NEW DELHI: Nifty50’s worst performer of Calendar 2020 has fallen 39 per cent this year against an 11 per cent rise in the benchmark index. Yet, its rebound from March lows has been spectacular, thanks to a buying frenzy seen among the foreign portfolio investors (FPIs) to buy the scrip at depressed valuations.

The scrip has recovered a 292 per cent since March 23, the best among the Nifty stocks, making investors wonder whether it can continue the winning spree.

The stock is IndusInd Bank. Data showed FPI holding in the private lender touched 73.6 per cent last week.

Strong FPI buying helped the stock’s valuation improve to 1.5 times its one-year forward price to adjusted book value (P/AVB) per share from a distressed level of 0.4 times hit in March.

On a trailing basis, however, the price-to-book of 1.8 times today is still well below the 10-year average P/BV of 2.7 per cent.

The stock has a consensus ‘outperform’ rating, with 15 ‘buy’ and 14 ‘outperform’ recommendations on the publicly available Reuters Eikon database. Besides, the scrip also has nine ‘hold’ recommendations following the sharp rebound seen in recent months.

ICICI Securities in a note said restoration of depositors’ trust is reversing outflows seen in the previous quarters, which is providing comfort to investors on the liquidity front.

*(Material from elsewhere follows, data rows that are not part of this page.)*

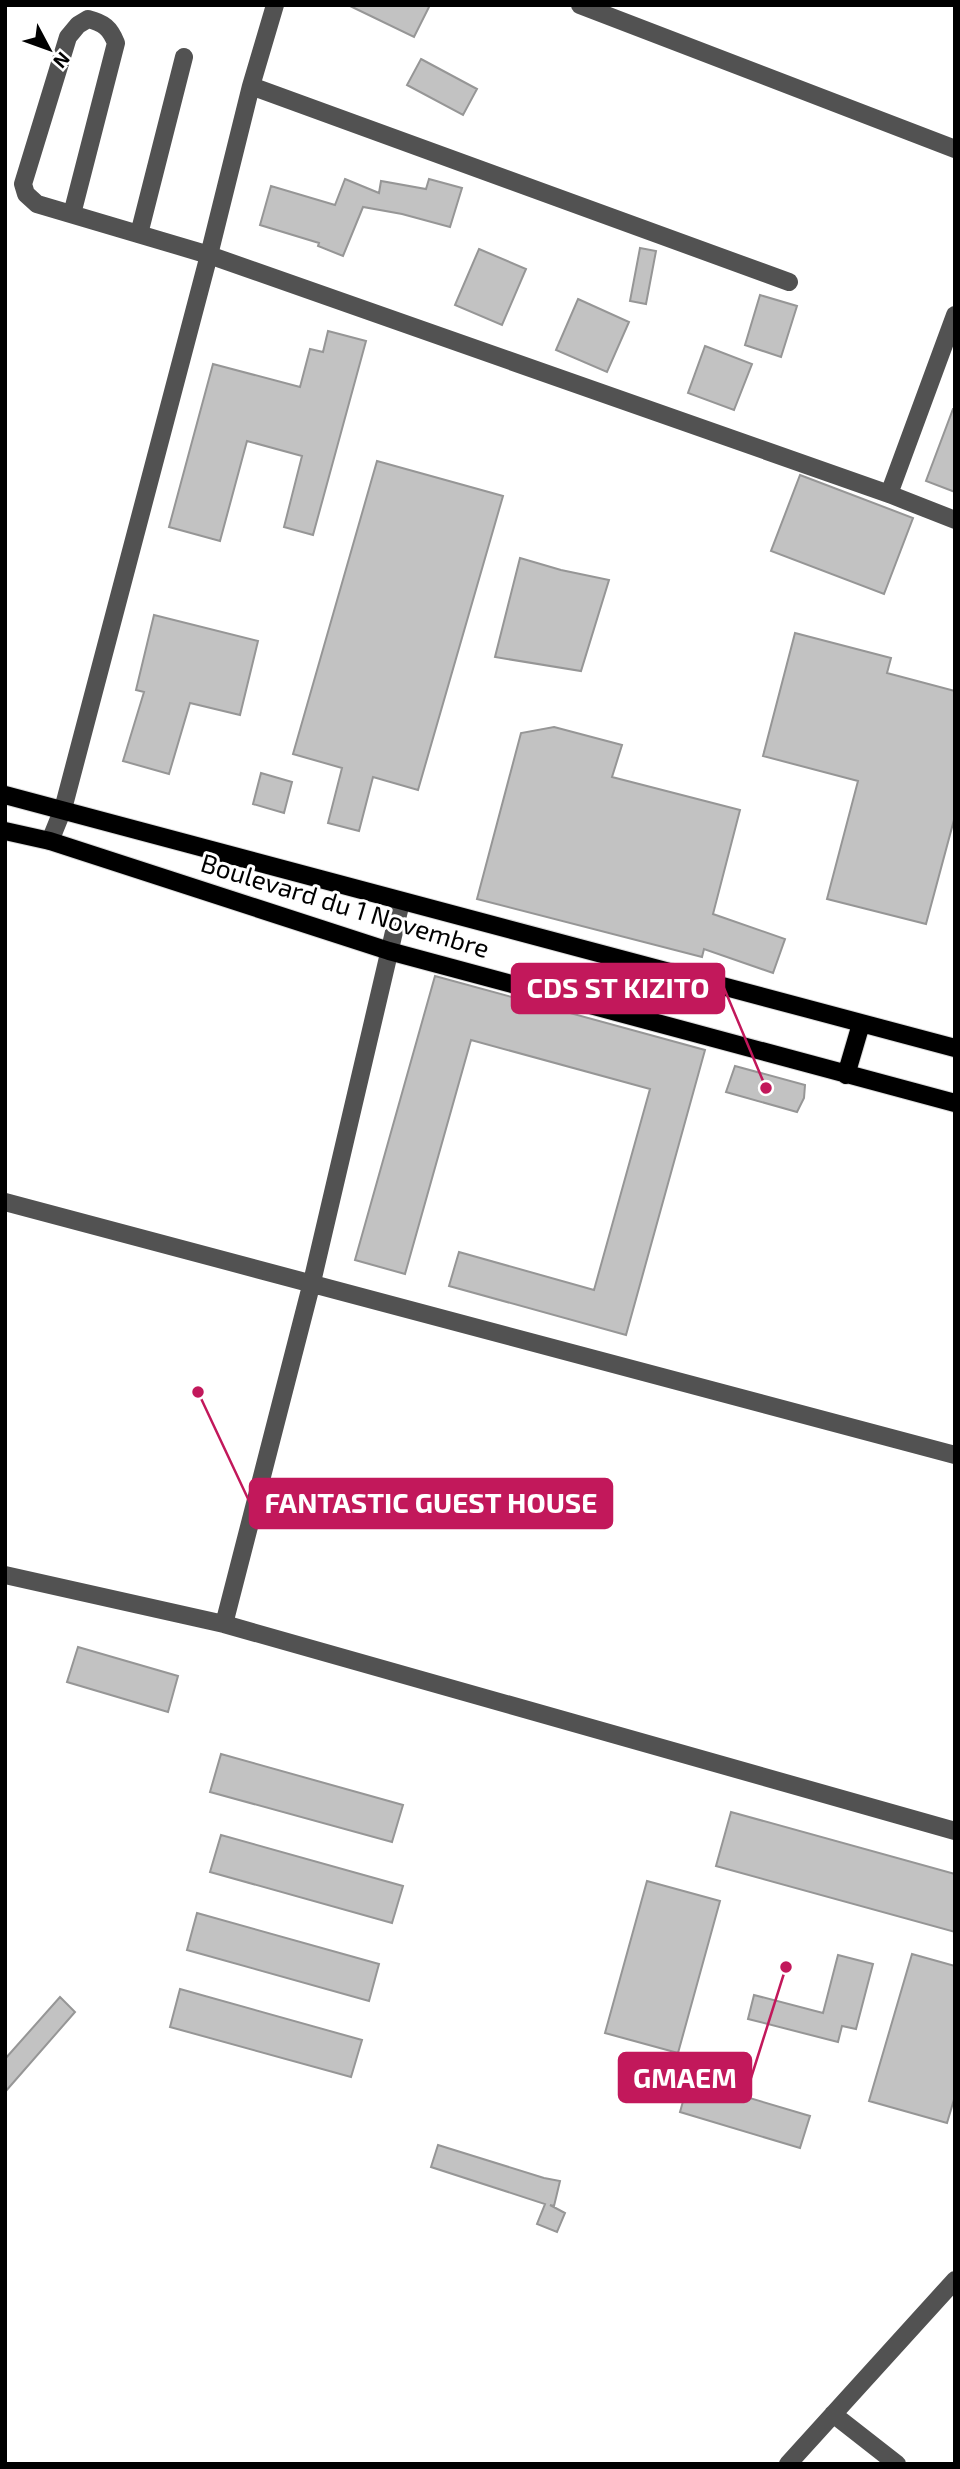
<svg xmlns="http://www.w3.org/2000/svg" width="960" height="2469" viewBox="0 0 960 2469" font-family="'Exo 2',sans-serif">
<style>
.building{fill:#c2c2c2;stroke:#969696;stroke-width:2}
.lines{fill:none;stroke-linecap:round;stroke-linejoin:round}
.major-casing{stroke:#dbdbdb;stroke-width:20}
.minor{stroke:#525252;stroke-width:18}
.major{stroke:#000;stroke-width:18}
.labels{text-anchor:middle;stroke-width:6;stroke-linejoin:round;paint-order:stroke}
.street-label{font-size:26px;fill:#000;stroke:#fff}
.leader{fill:none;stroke:#c2185b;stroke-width:2.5}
.callout-dot{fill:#c2185b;stroke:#fff;stroke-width:2.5}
.callout{fill:#c2185b;stroke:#c2185b;stroke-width:2.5}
.callout-label{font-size:28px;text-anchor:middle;font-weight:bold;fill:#fff}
</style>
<rect width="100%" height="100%" fill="#fff"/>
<path class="building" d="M348,5h82l-16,32z
M421,59l56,30 -14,26 -56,-30z
M345,179l34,14 2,-12 45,8 3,-10 33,9 -12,39 -48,-13 -39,-7 -20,49 -25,-10 1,-3 -59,-18 11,-39 64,19z
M640,248l16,3 -10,53 -16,-3z
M479,249l47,20 -24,56 -47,-20z
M760,295l37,11 -16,51 -36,-12z
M578,299l51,23 -22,50 -51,-22z
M328,331l38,10 -53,194 -29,-8 18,-71 -55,-15 -27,100 -51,-14 44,-163 87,23 10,-38 13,3z
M705,346l47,18 -18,46 -46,-17z
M953,409h2v83l-29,-11z
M377,461l126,35 -85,294 -45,-13 -14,54 -31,-8 14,-55 -49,-14z
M800,475l113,43 -29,76 -113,-43z
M520,558l41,12 48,10 -28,91 -86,-14z
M154,615l104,26 -18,74 -50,-12 -21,71 -46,-13 21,-69 -8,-2z
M795,633l96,25 -4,15 68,18v125l-29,108 -99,-25 31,-118 -95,-25z
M554,727l68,18 -10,32 128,33 -27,104 72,25 -12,34 -69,-24 -2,8 -225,-58 44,-166z
M261,773l31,9 -8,31 -31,-9z
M435,976l270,74 -79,285 -177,-49 10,-34 135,38 56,-201 -179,-49 -66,234 -50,-14z
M735,1066l70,19 -1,13 -7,14 -71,-20z
M78,1647l100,29 -10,36 -101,-30z
M221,1754l182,51 -11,37 -182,-50z
M731,1812l224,62v58l-239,-66z
M221,1835l182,51 -11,37 -182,-51z
M647,1881l73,20 -42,152 -73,-20z
M197,1913l182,51 -10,37 -182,-51z
M912,1954l43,12v130l-8,27 -78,-22z
M838,1955l35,9 -17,65 -14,-3 -4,16 -90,-23 6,-24 69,18z
M180,1989l182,51 -11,37 -181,-50z
M60,1997l15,15 -70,80v-33z
M689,2080l121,36 -10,32 -120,-36z
M438,2145l106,33 16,3 -6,25 -4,-1 15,8 -8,19 -20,-8 8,-20 -114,-37z"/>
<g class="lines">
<g class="major-casing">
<path id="major" d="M5,795l950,253
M5,831l45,10 339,110 566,152
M846,1075l15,-51"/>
</g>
<path class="minor" d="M580,5l375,144
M251,86l538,196
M72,214l44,-171c-6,-15 -12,-20 -28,-24l-10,6 -10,12 -45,147 3,10 11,10 172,51 680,239 66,26
M139,234l45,-177
M889,494l66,-179
M50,841l13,-32 146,-554 42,-169 24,-81
M5,1202l950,253
M5,1575l219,49 731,207
M224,1624l88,-342 89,-380
M833,2414l64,50
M788,2464l167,-184"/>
<use href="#major" class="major"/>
</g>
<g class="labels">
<g class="street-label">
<text transform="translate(345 906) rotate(17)" y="9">Boulevard du 1 Novembre</text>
</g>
</g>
<path class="leader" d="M766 1088L724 988M198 1392L250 1503M786 1967L751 2078"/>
<g class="callout-dot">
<circle cx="766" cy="1088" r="7"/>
<circle cx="198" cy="1392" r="7"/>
<circle cx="786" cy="1967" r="7"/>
</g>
<g class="callout">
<rect x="512" y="964" width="212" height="49" rx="7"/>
<rect x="250" y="1479" width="362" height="49" rx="7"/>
<rect x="619" y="2053" width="132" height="49" rx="7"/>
</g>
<g class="callout-label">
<text x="618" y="998">CDS ST KIZITO</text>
<text x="431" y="1513">FANTASTIC GUEST HOUSE</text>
<text x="685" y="2088">GMAEM</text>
</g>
<rect width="960" height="2469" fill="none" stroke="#000000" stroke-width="14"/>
<g transform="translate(49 49) rotate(131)" stroke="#ffffff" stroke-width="5" paint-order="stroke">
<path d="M0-5L12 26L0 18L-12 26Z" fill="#000000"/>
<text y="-10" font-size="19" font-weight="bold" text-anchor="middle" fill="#000000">N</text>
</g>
</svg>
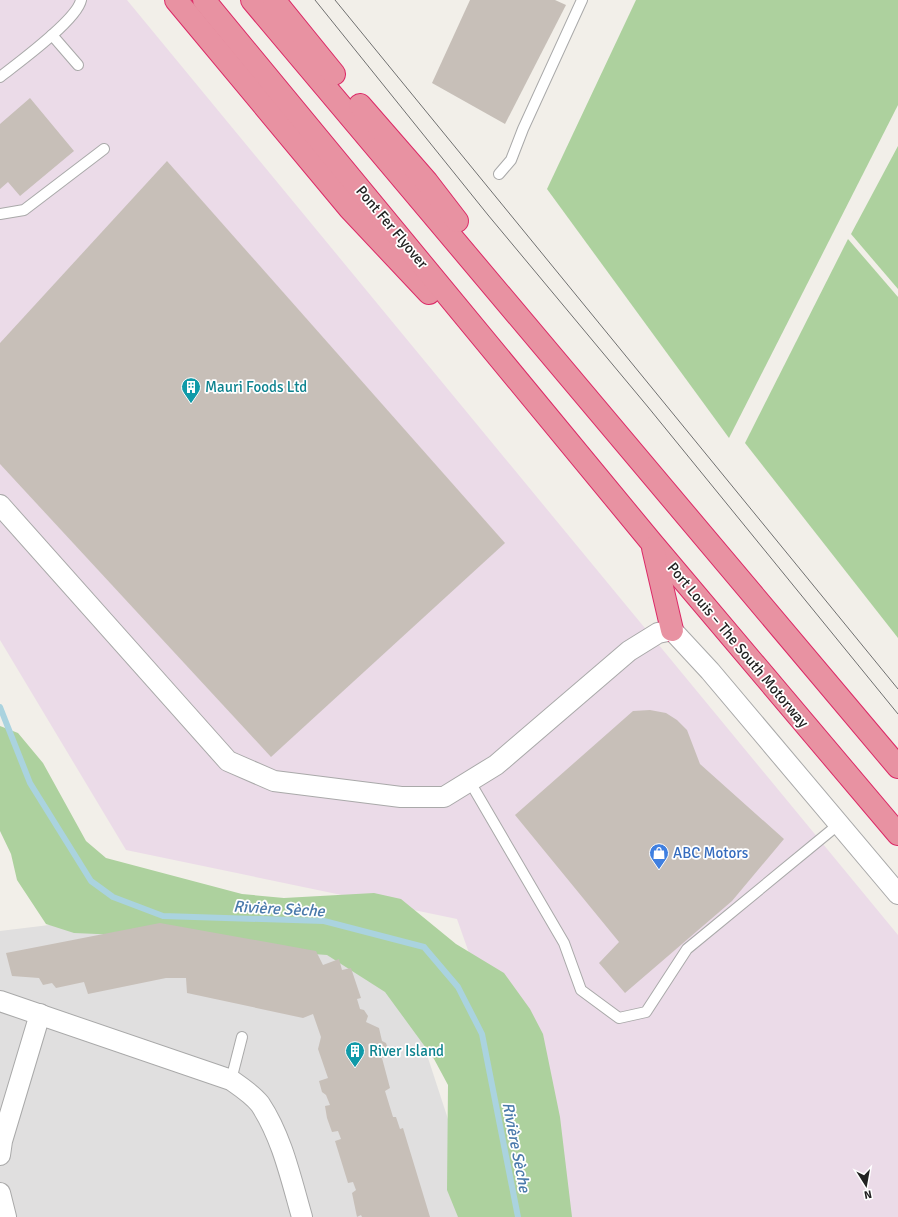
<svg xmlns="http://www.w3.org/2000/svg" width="898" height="1217" font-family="Signika,sans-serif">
<rect width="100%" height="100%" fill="#f2efe9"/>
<polygon fill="#e0dfdf" points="165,911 395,957 480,1217 0,1217 0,931"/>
<polygon fill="#ebdbe8" points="0,0 127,0 898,935 898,1217 562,1217 457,919 126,850 0,640"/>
<g fill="#add19e">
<polygon points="636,0 898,0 898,105 729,438 547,189"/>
<polygon points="898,146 898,289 851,234"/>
<polygon points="848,239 898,297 898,638 745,443"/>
<polygon points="0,726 18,733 43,763 86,841 106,858 242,894 284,898 374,893 401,899 456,944 504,973 530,1009 543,1034 560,1117 572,1217 458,1217 447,1190 448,1085 434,1059 385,992 327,955 246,949 189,938 74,933 46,924 17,880 11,854 0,831"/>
</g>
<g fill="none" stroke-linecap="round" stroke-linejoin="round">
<polyline stroke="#aad3df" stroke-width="6" points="0,707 30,783 91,881 113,897 163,916 324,921 424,947 458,987 482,1034 518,1217"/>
</g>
<g fill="#c7bfb8">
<polygon points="470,0 555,0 566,5 505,124 432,83"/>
<polygon points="30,98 74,151 20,196 8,182 0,189 0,124"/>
<polygon points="167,161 505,543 271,757 0,464 0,343"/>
<polygon points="650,710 666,713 677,720 687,730 700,764 784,839 732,901 625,993 599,963 619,942 515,815 633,711"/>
<polygon points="160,923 316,951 323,965 339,959 342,970 351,968 361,998 357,999 360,1009 364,1010 368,1016 366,1022 379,1028 382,1041 386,1043 390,1055 382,1058 390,1088 385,1091 393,1117 396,1117 400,1129 403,1128 430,1217 362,1217 361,1215 357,1217 352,1193 356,1190 353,1182 348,1183 335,1141 341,1139 338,1131 332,1132 327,1118 325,1106 330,1105 326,1095 322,1092 319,1081 328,1078 318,1049 321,1037 313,1014 303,1018 187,993 186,978 166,978 88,994 84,982 56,988 52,983 43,985 39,978 12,976 6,953"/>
</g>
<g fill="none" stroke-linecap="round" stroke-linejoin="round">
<g stroke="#a9a9a9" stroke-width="12">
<g id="lane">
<polyline points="52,35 78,65"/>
<path d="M0,77C18,63 77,20 81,0"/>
<polyline points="499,174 511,160 523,129 582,0"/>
<polyline points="0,214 24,210 104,149"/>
<polyline points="470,782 564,943 581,990 619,1018 646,1012 687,949 839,824"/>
<polyline points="231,1080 242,1037"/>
</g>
</g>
<g stroke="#a9a9a9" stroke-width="22">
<g id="street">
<polyline points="0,505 228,761 274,781 401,797 444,797 496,765 629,651 658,633 672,630 710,671 898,894"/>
<path d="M0,1001L231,1080C241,1087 252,1094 260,1104C282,1137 291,1179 302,1217"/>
<polyline points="0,1155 2,1141 40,1014"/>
<polyline points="0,1193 6,1217"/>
</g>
</g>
<g stroke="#dc2a67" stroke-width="24">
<g id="highway">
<polyline points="176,0 350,209 429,293"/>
<polyline points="204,0 652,543 898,834"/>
<polyline points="252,0 898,767"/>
<polyline points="274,0 334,74"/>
<polyline points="360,105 427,182 457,221"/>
<polyline points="653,548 672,630"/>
</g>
</g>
<use href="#lane" stroke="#fff" stroke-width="10"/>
<use href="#street" stroke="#fff" stroke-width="20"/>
<use href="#highway" stroke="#e892a2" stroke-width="22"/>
<g stroke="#707070" stroke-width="1">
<polyline points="315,0 488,215 648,407 898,714"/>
<polyline points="335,0 898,689"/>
</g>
</g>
<defs>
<g id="building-pin" transform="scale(1)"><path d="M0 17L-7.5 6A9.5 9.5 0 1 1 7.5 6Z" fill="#0f9aa8" stroke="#fff"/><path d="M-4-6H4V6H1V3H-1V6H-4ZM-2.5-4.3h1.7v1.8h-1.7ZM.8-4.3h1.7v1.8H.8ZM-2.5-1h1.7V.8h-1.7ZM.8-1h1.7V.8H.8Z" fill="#fff"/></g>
<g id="shop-pin" transform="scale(1)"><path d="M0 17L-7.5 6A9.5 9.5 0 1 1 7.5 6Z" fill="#3f7fe0" stroke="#fff"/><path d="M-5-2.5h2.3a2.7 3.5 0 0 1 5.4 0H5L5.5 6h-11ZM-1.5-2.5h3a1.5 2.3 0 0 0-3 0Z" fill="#fff"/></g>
</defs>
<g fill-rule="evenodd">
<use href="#building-pin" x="191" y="387"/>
<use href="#shop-pin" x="659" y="853"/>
<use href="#building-pin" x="355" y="1051"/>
</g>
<g text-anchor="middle" stroke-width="3.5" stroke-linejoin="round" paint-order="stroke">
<g font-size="15" fill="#222" stroke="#fff">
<text transform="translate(392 227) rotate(50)" y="5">Pont Fer Flyover</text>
<text transform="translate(738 645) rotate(50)" y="5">Port Louis – The South Motorway</text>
</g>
<g font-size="15" fill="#0d838f" stroke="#fff" text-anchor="start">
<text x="205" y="392">Mauri Foods Ltd</text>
<text x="369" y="1056">River Island</text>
</g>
<g font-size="15" fill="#366cbe" stroke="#fff" text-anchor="start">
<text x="673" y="858">ABC Motors</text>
</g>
<g font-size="16" font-style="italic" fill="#4a7aab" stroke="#fff">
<text transform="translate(279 908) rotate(3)" y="6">Rivière Sèche</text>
<text transform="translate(517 1147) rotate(79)" y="6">Rivière Sèche</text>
</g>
</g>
<g transform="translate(866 1185) rotate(169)" stroke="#ffffff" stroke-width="3" paint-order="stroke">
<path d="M0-3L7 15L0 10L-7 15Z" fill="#222222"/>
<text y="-6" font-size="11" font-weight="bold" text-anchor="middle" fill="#222222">N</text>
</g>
</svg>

Recent capital raising by the lender demonstrates its ability to strengthen the balance sheet, it said, adding that the recommendations of the RBI Working Committee to raise the cap on promoter holdings from 15 per cent to 26 per cent and the promoters’ intention of increasing stake provide comfort, he said.

“With the balance sheet realignment over and deposit flow revived, the bank management is set to pedal asset growth with retail in focus. Though the extent of slippages impacted by the pandemic is yet to be seen, improving collection and a low quantum of restructuring may keep the asset quality pressure manageable,” the brokerage said.

Suresh Ganapathy of Macquarie told ET that the stock could have more upside if its asset quality improves. “There were worries that the bank would see a run on deposits, but it has seen good stabilisation on the deposit franchise since then,” Ganapathy told ET.

Phillip Capital said the stock’s valuations are no longer at distressed levels. Its return to a normalised growth trajectory and credit cost would be key drivers for further re-ratings, it said, adding that the aftermath of the moratorium could start hitting banks.

“We see challenges in terms of growth and see a long wait before credit cost normalises. We model in 3.3 per cent slippage and 4 per cent standard restructuring in FY21,” this brokerage said.

In a note last month, JM Financial said while it expects FY21 credit costs to remain high for the bank given the impact of Covid-19 and expects impaired asset ratios to inch up, “the seeds for creating the right mix of growth and quality were being sown.”

It said the focus on shoring up provisions despite having strong PPOP-profile, ‘retailisation’ of deposit base despite decadal low wholesale funding costs and a more balanced fee mix – which is transaction-oriented than balance sheet-driven – would be key indicators for creating a medium-term, steady profitability profile for the bank.